- GIVEN PASSAGE:
** Start **
AI safety syllabus

This page was written by Jan Leike, with contributions and comments by David Krueger, Jelena Luketina, Victoria Krakovna, Daniel Dewey, Laurent Orseau, and others. It is intended as a guide to working on technical aspects of AI safety. See our guide to working in AI policy and strategy for another approach.

This is a syllabus of relevant background reading material and courses related to AI safety. It is intended as a guide for undergraduates in mathematics and computer science planning their degree, as well as people from other disciplines who are thinking about moving into AI safety. It includes tips how to design your degree, how to transition into research, and the relevant conferences. This is not intended as a general guide of how to become a researcher.

Reading List

This is a list of the most relevant reading topics and the appropriate material. The chapter recommendations are indicative of what you should know. If you find the topic interesting, read more! As an undergraduate student, you can plan these courses into your degree. As a graduate student, you can use the provided material to extend your knowledge into areas that you do not have much background in. Focus on the textbooks and lecture notes and use the video lectures as supplementary materials. Doing plenty of exercises is usually a good idea to make sure that you actually understand a topic instead of just thinking you understand it.

Some of the relevant areas might not be offered as courses by your university. You can always read the listed books in your free time, or try to find a MOOC on Coursera.

More remotely related are the following areas.

Degree

Undergraduate Degree

Ideally your undergraduate degree would be mathematics and computer science (for example, a bachelor’s degree in math and a master in computer science). But this does not mean that an undergraduate degree in a different related discipline like neuroscience or physics would be wasted. Make sure you have a solid handle on the relevant mathematics (linear algebra, calculus, statistics, …)!

For your undergraduate thesis, find someone who supervises well and who has time for you (not the most famous/cool professor). Work on a topic that your supervisor finds interesting (to get lots of feedback). Pursuing your own ideas at this point is risky and usually means that you don’t get much supervision. Do something theoretical, preferably in computer science. Find an interesting research group and start doing research early in your degree (it helps a lot if you have clever things to say about their research). Ideally, you should get out of a Master’s degree with at least one publication at an international conference. It’s not a big deal if this delays your degree.
** End **
- AIM OF THE EXERCISE:
Please output the passage of the AI safety syllabus text from "More remotely related" to "calculus, statistics, …)!" word for word.

Rows from a dataset:
** Start **
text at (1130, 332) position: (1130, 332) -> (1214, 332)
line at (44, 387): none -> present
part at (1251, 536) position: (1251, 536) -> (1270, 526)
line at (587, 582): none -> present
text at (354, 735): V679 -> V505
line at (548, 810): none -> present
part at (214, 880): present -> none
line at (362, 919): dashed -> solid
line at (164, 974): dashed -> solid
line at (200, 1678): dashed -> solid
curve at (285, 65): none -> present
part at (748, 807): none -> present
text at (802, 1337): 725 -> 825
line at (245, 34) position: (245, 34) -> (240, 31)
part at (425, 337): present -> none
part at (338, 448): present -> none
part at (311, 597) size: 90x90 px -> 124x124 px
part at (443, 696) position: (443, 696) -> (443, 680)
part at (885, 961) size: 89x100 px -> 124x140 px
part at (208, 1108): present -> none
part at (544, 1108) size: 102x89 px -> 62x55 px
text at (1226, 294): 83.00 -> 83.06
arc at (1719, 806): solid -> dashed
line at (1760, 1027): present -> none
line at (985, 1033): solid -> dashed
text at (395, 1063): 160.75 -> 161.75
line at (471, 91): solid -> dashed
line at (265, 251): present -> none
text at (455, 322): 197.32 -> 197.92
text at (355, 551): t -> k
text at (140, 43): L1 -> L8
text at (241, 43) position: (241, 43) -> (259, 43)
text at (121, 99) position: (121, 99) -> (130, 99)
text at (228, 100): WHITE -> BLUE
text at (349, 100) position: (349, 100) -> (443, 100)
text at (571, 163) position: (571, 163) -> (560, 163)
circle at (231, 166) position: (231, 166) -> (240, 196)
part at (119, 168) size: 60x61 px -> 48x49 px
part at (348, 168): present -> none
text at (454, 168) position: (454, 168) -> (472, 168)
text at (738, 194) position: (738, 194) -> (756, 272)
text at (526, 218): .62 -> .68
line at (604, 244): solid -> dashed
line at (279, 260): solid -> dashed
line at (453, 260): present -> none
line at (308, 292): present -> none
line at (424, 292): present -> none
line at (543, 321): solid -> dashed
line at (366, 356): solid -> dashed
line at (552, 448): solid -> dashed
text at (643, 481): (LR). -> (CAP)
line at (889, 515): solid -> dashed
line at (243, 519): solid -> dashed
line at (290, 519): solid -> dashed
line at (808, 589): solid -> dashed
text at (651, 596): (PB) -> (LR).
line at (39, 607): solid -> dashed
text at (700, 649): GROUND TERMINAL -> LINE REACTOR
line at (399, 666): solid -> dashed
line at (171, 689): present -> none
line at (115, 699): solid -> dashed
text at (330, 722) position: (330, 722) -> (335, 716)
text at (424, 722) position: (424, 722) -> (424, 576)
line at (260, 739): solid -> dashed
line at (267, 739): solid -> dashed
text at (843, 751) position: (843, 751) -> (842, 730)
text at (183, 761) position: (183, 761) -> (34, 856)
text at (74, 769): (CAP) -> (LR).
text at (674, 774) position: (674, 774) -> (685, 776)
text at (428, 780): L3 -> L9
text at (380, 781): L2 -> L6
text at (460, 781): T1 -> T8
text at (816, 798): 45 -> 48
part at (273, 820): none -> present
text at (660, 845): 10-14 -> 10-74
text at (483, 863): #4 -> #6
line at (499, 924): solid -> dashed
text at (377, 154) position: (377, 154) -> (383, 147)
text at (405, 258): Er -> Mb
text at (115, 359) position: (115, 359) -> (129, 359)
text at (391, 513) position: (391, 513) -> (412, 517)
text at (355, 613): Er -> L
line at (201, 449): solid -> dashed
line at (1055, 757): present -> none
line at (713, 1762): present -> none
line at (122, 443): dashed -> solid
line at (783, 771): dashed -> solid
** End **
- OUTPUT BELOW:
More remotely related are the following areas.

Degree

Undergraduate Degree

Ideally your undergraduate degree would be mathematics and computer science (for example, a bachelor’s degree in math and a master in computer science). But this does not mean that an undergraduate degree in a different related discipline like neuroscience or physics would be wasted. Make sure you have a solid handle on the relevant mathematics (linear algebra, calculus, statistics, …)!